• Der Schmerz · Dec 1991

    [Spinal neurostimulation for the treatment of chronic pain: changes in indications and patient selection after 19 years' experience.].

    • W Winkelmüller.
    • Klinik und Gemeinschaftspraxis für Neurochirurgie Paracelsus-Klimik, Am Natruper Holz 69, W-4500, Osnabrück, Bundesrepublik Deutschland.
    • Schmerz. 1991 Dec 1;5(4):243-6.

    AbstractAfter the initial clinical reports of Shealy 1967 dorsal column stimulation (DCS) was first introduced in Germany by Krainick (Freiburg) and Winkelmüller (Hannover) in 1972. At first, the success rate in unselected patients was unsatisfactory. The results improved with careful patient selection and better technical equipment allowing preliminary testing procedures before definitive implantation.

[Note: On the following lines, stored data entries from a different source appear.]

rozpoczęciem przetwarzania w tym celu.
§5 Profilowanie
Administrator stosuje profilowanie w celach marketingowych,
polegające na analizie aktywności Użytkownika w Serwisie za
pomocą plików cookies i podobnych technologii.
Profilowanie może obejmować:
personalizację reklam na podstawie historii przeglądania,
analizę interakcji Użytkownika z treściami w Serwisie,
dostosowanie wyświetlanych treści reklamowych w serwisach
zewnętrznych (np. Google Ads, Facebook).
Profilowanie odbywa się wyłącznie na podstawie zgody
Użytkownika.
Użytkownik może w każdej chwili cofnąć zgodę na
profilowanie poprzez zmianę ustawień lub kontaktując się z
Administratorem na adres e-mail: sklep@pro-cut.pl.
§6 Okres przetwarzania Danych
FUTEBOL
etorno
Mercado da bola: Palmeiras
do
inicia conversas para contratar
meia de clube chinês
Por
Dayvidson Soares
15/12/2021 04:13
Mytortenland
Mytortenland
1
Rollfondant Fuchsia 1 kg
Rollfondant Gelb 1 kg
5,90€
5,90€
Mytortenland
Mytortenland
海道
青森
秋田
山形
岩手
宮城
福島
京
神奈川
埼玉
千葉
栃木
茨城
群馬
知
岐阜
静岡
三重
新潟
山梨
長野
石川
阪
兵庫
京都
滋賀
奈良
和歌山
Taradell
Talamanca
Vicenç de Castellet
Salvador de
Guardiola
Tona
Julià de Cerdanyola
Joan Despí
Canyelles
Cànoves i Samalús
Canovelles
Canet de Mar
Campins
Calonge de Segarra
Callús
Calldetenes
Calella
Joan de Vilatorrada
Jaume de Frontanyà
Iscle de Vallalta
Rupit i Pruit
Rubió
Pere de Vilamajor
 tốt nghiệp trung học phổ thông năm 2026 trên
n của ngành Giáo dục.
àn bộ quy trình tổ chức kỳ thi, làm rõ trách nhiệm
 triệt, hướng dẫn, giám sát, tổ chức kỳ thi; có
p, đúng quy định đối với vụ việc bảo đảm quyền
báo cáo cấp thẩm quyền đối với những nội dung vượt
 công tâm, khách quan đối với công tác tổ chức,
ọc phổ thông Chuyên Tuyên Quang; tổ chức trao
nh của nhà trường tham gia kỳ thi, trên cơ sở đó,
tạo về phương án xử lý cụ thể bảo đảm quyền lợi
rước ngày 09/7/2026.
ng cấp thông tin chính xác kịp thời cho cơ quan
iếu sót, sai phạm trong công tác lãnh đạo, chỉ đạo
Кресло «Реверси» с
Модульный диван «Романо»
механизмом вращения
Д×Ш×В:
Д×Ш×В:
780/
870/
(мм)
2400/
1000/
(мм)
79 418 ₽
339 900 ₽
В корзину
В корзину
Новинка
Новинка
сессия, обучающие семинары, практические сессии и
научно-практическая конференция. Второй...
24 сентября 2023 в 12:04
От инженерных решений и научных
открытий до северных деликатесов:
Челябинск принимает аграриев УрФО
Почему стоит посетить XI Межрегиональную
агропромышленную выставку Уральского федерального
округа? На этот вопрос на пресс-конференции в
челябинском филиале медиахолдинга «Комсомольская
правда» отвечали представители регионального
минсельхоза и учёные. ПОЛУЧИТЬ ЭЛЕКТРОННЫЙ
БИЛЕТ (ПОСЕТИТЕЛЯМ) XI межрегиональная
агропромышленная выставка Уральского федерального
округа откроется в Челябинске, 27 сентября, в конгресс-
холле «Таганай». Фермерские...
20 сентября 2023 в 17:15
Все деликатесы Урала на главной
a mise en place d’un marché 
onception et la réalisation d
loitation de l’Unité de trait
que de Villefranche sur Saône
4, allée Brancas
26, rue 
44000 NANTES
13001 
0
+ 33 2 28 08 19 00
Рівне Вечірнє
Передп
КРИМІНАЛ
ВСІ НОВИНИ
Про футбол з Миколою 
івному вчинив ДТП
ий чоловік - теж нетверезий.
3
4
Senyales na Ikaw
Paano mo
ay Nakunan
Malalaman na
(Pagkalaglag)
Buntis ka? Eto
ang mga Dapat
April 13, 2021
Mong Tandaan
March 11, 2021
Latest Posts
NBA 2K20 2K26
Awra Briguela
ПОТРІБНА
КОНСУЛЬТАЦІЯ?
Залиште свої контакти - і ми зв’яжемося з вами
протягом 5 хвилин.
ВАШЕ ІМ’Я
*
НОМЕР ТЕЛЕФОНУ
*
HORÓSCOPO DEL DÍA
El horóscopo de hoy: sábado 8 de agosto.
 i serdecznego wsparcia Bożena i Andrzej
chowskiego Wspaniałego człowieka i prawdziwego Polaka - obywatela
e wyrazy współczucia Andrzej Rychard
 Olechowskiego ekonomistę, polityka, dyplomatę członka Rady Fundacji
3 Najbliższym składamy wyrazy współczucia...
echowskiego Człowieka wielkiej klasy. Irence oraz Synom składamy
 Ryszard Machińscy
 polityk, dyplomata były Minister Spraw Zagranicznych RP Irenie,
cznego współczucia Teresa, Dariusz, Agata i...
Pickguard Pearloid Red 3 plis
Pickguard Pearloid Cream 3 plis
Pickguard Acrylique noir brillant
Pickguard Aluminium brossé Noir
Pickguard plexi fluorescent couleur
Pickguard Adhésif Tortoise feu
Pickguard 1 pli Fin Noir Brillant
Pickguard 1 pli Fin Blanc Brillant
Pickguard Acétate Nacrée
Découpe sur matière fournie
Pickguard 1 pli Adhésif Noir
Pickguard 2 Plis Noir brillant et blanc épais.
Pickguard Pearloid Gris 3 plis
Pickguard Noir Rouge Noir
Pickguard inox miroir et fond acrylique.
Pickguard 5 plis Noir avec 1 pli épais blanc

The authors' own results in 335 patients treated by intermittent spinal cord stimulation (SCS) with implanted devices between 1972 and 1989 show that long-term beneficial effects can be obtained in pain of neurogenic origin rather than in nociceptor pain. Guidelines for the use of SCS were proposed by the German Society of Neurosurgery in 1990. The best indications and target group are cases with radicular low-back pain after failed back surgery, stump and phantom pain, pain states following partial lesions of brachial/lumbar plexus and peripheral nerves, sympathetic dystrophy and rest pain in peripheral vascular disease (PVD). Possible indications for SCS are pain after incomplete lesions of spinal cord or cauda equina, postherpetic neuralgia, sclerodermia and PVD. Failures must be expected in pain states related to progressive malignant disease and complete deafferentation after spinal lesions or root avulsion.